Motonari Kambara,Komei Sugiura
2023-11-07
Abstract:This paper aims to develop a framework that enables a robot to execute tasks based on visual information, in response to natural language instructions for Fetch-and-Carry with Object Grounding (FCOG) tasks. Although there have been many frameworks, they usually rely on manually given instruction sentences. Therefore, evaluations have only been conducted with fixed tasks. Furthermore, many multimodal language understanding models for the benchmarks only consider discrete actions. To address the limitations, we propose a framework for the full automation of the generation, execution, and evaluation of FCOG tasks. In addition, we introduce an approach to solving the FCOG tasks by dividing them into four distinct subtasks.
Robotics,Computation and Language,Computer Vision and Pattern Recognition
What problem does this paper attempt to address?
This paper aims to develop a framework that enables robots to perform "Fetch - and - Carry with Object Grounding (FCOG)" tasks based on natural language instructions according to visual information. Many existing frameworks usually rely on manually - given instruction sentences, so the evaluation is limited to fixed tasks. In addition, many multimodal language understanding models for benchmarking only consider discrete actions, which makes them difficult to be applied in the real world where continuous actions are required. To overcome these limitations, the author proposes a fully - automated framework for generating, executing and evaluating FCOG tasks, and solves the FCOG tasks by dividing them into four different subtasks.
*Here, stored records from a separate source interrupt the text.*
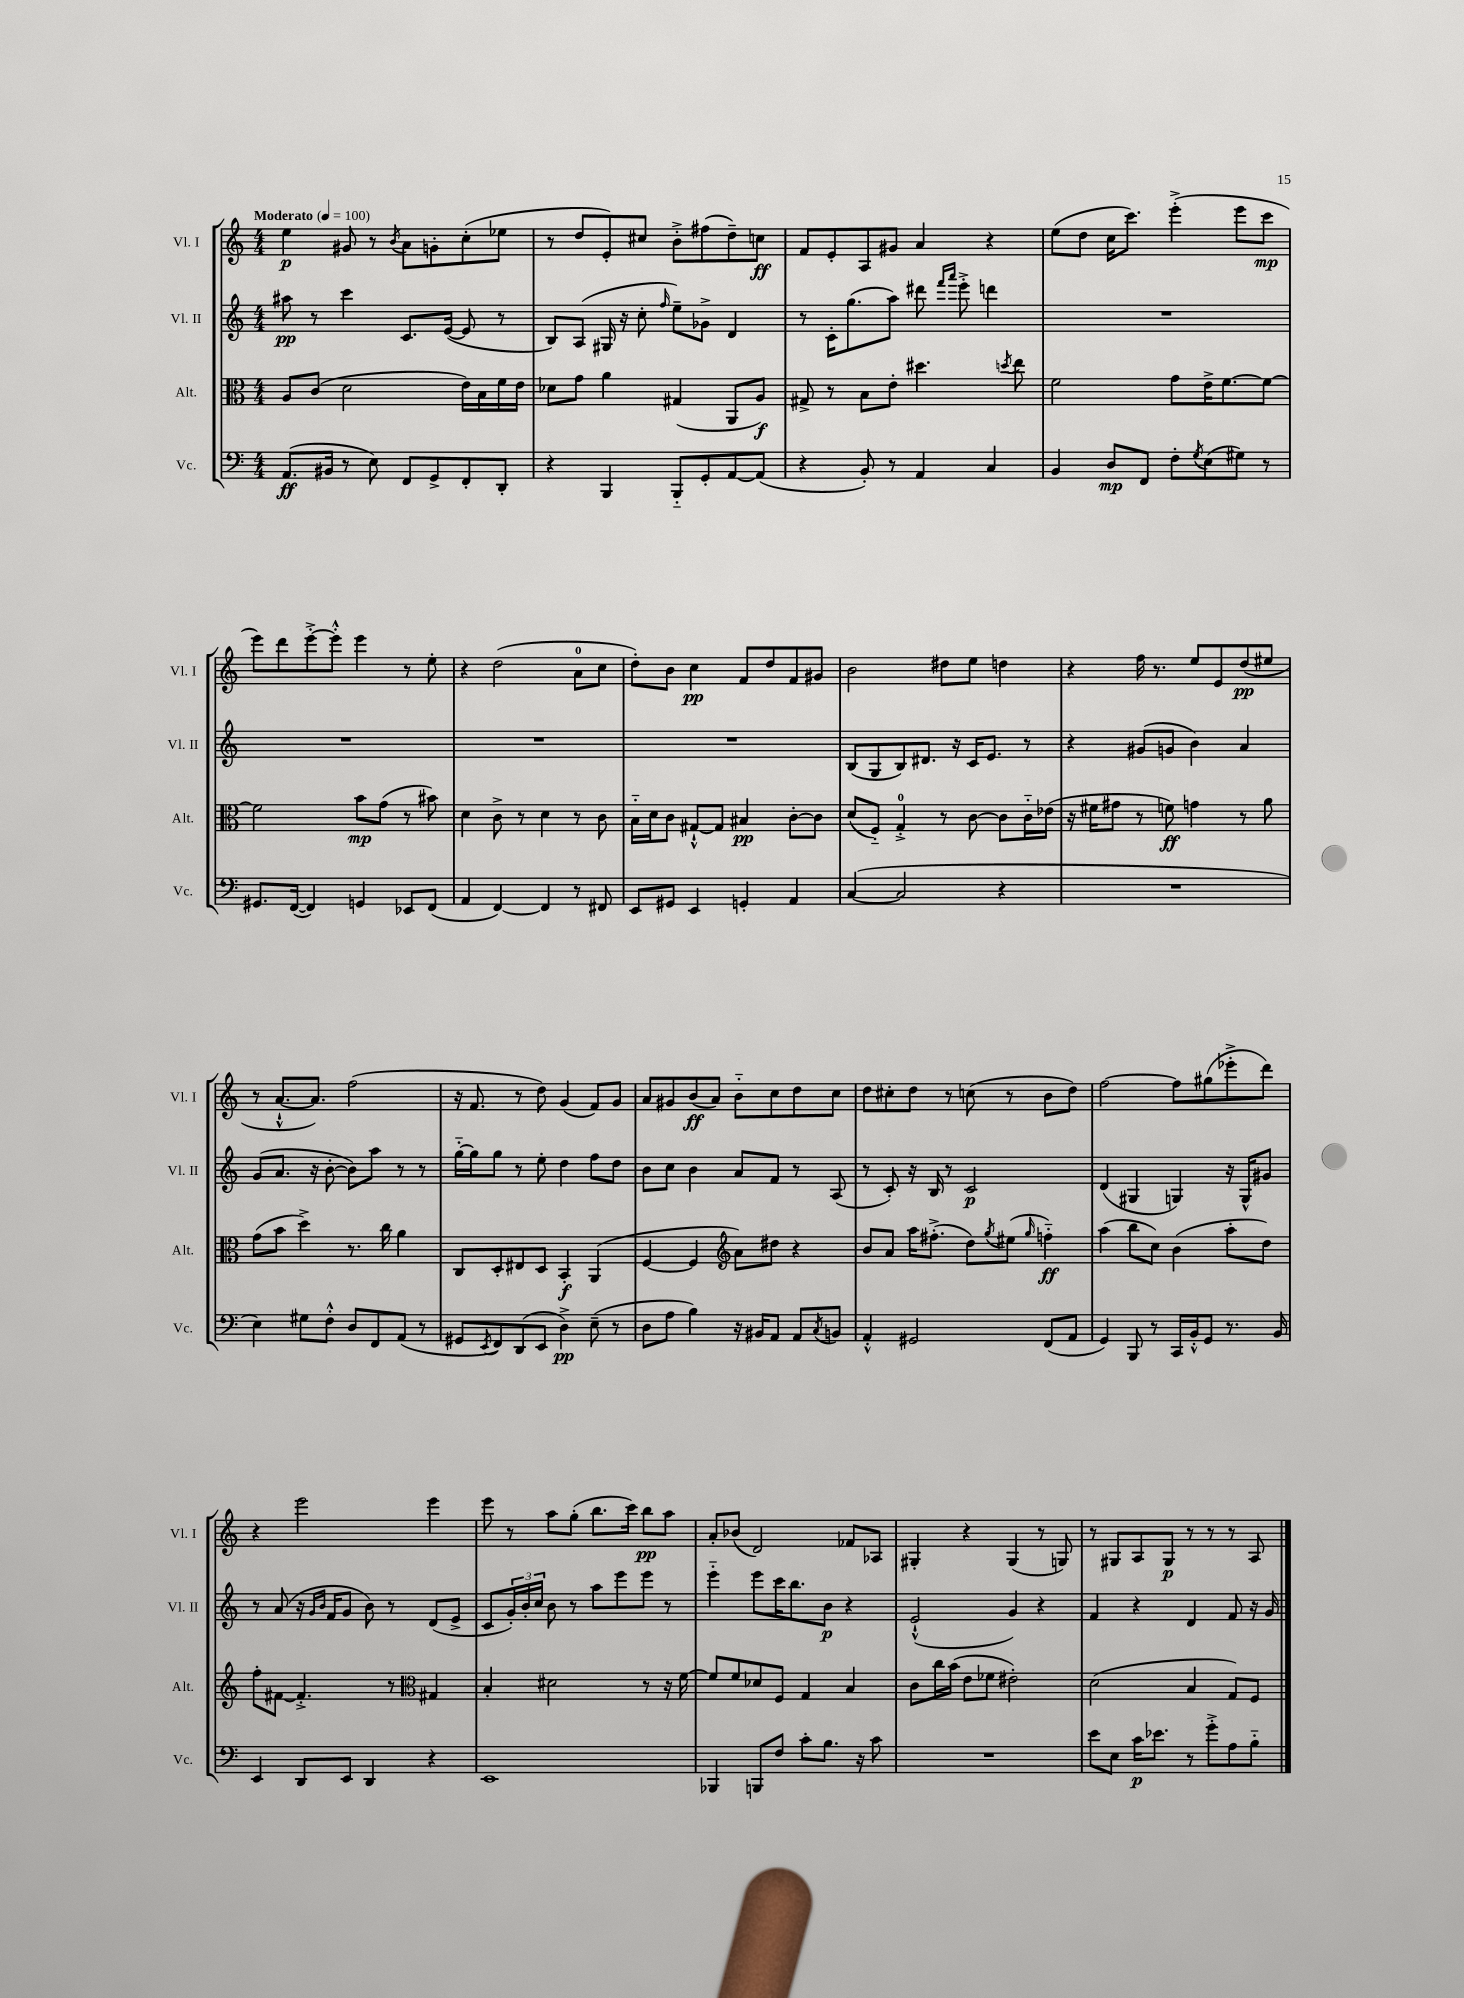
<<
\new StaffGroup <<
\new Staff = "s0" \with { instrumentName = "Vl. I" shortInstrumentName = "Vl. I" } {
    \clef treble \key c \major \numericTimeSignature \time 4/4 \tempo "Moderato" 4 = 100
    e''4\p gis'8 r8 \acciaccatura { b'8 } a'8 g'8-. c''8-.( ees''8 |
    r8 d''8 e'8-.) cis''8 b'8-.-> fis''8( d''8--) c''8\ff |
    f'8 e'8-. a8 gis'8 a'4 r4 |
    e''8( d''8 c''16 c'''8.) e'''4-.->( e'''8 c'''8\mp |
    e'''8) d'''8 e'''8~-.-> e'''8-.-^ e'''4 r8 e''8-. |
    r4 d''2( a'8-0 c''8 |
    d''8-.) b'8 c''4\pp f'8 d''8 f'8 gis'8 |
    b'2 dis''8 e''8 d''4 |
    r4 f''16 r8. e''8 e'8 d''8\pp( eis''8 |
    r8 a'8.~-!-^ a'8.) f''2( |
    r16 f'8. r8 d''8) g'4( f'8) g'8 |
    a'8 gis'8 b'8\ff( a'8) b'8-_ c''8 d''8 c''8 |
    d''8 cis''8-. d''8 r8 c''8( r8 b'8 d''8) |
    f''2~ f''8 gis''8( ees'''8-.-> d'''8) |
    r4 e'''2 e'''4 |
    e'''8 r8 a''8 g''8-.( b''8. c'''16) b''8\pp a''8 |
    a'8-. bes'8( d'2) fes'8 aes8 |
    gis4-. r4 gis4( r8 g8) |
    r8 gis8 a8 gis8\p r8 r8 r8 a8 \bar "|." |
}
\new Staff = "s1" \with { instrumentName = "Vl. II" shortInstrumentName = "Vl. II" } {
    \clef treble \key c \major \numericTimeSignature \time 4/4
    ais''8\pp r8 c'''4 c'8. e'16~( e'8 r8 |
    b8) a8( gis16 r16 c''8-. \grace { f''16 } e''8--) ges'8-> d'4 |
    r8 c'16-. g''8.( a''8) dis'''8 \grace { f'''16 a'''16 } e'''8-.-> d'''4 |
    R1 |
    R1 |
    R1 |
    R1 |
    b8( g8 b8) dis'8. r16 c'16 e'8. r8 |
    r4 gis'8( g'8 b'4) a'4 |
    g'8( a'8. r16 b'8~-. b'8) a''8 r8 r8 |
    g''16~-_ g''16 g''8 r8 e''8-. d''4 f''8 d''8 |
    b'8 c''8 b'4 a'8 f'8 r8 a8( |
    r8 c'8-.) r16 b16 r8 c'2\p |
    d'4( gis4 g4) r16 g16-^ gis'8 |
    r8 a'8( r16 \grace { g'16 b'16 } f'16 g'8 b'8) r8 d'8( e'8-> |
    c'8 \tuplet 3/2 { g'16-.) b'16-. c''16 } b'8 r8 a''8 e'''8 e'''8 r8 |
    e'''4-_ e'''8 c'''16 b''8. b'8\p r4 |
    e'2-!-^( g'4) r4 |
    f'4 r4 d'4 f'8 r16 g'16 \bar "|." |
}
\new Staff = "s2" \with { instrumentName = "Alt." shortInstrumentName = "Alt." } {
    \clef alto \key c \major \numericTimeSignature \time 4/4
    a8 c'8( d'2 e'16) b16 f'16 e'16 |
    des'8 g'8 a'4 gis4( a,8 a8\f) |
    gis8-> r8 b8 e'8-. dis''4. \acciaccatura { d''8 } e''8 |
    f'2 g'8 e'16-> f'8.~ f'8~ |
    f'2 b'8\mp g'8( r8 bis'8) |
    d'4 c'8-> r8 d'4 r8 c'8 |
    b16-_ d'16 c'8 gis8~-!-^ gis8 bis4\pp c'8~-. c'8 |
    d'8( f8-_) g4-0-.-> r8 c'8~ c'8 c'16-_ ees'16( |
    r16 fis'16 gis'8 r8 f'8\ff) g'4 r8 a'8 |
    g'8( b'8 d''4->) r8. c''16 a'4 |
    c8 d8-. eis8 d8 b,4-.\f a,4( |
    f4~ f4 \clef treble a'8) dis''8 r4 |
    b'8 a'8 a''16 fis''8.-.->( d''8) \acciaccatura { g''8 } eis''8( \grace { g''16 } f''4-_\ff) |
    a''4( b''8 c''8) b'4( a''8-. d''8) |
    f''8-. fis'8~ fis'4.-.-> r8 \clef alto gis4 |
    b4-. dis'2 r8 r16 f'16~ |
    f'8 f'8 des'8 f8 g4 b4 |
    c'8 c''16 b'16( e'8 fes'8 eis'2-.) |
    d'2( b4 g8) f8 \bar "|." |
}
\new Staff = "s3" \with { instrumentName = "Vc." shortInstrumentName = "Vc." } {
    \clef bass \key c \major \numericTimeSignature \time 4/4
    a,8.\ff( bis,16 r8 e8) f,8 g,8-> f,8-. d,8-. |
    r4 b,,4 b,,8-_ g,8-. a,8~ a,8( |
    r4 b,8-.) r8 a,4 c4 |
    b,4 d8\mp f,8 f8-. \acciaccatura { g8 } e8( gis8) r8 |
    gis,8. f,16~( f,4) g,4 ees,8 f,8( |
    a,4 f,4~) f,4 r8 fis,8 |
    e,8 gis,8 e,4 g,4-. a,4 |
    c4~( c2 r4 |
    R1 |
    e4) gis8 f8-.-^ d8 f,8 a,8( r8 |
    gis,8 \acciaccatura { e,8 } f,8) d,8( e,8 d4->\pp) e8--( r8 |
    d8 a8 b4) r16 bis,16 a,8 a,8 \acciaccatura { c8 } b,8 |
    a,4-.-^ gis,2 f,8( a,8 |
    g,4) b,,8 r8 c,16 b,16-.-^ g,8 r8. b,16 |
    e,4 d,8 e,8 d,4 r4 |
    e,1 |
    bes,,4 b,,8 f8 c'8-. b8. r16 c'8 |
    R1 |
    e'8 e8 c'16\p ees'8. r8 g'8-.-> a8 b8-_ \bar "|." |
}
>>
>>
\layout { \context { \Score \remove "Bar_number_engraver" } }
Specifically, the goals of this framework include: - **Automated task generation**: Automatically generate tasks in the simulation environment, including the selection of environment settings, target objects and destinations. - **Automated task execution**: The robot executes tasks by using visual information according to natural language instructions, including navigating to the specified location, identifying the target object, grasping the target object and placing it at the destination. - **Automated task evaluation**: Conduct real - time evaluation of the task execution process, determine whether the task is successfully completed or failed, and initialize the environment to start the next task session. Through this method, the author hopes to improve the practical application ability of robots in scenarios such as home care, especially in the ability to understand and execute natural language instructions.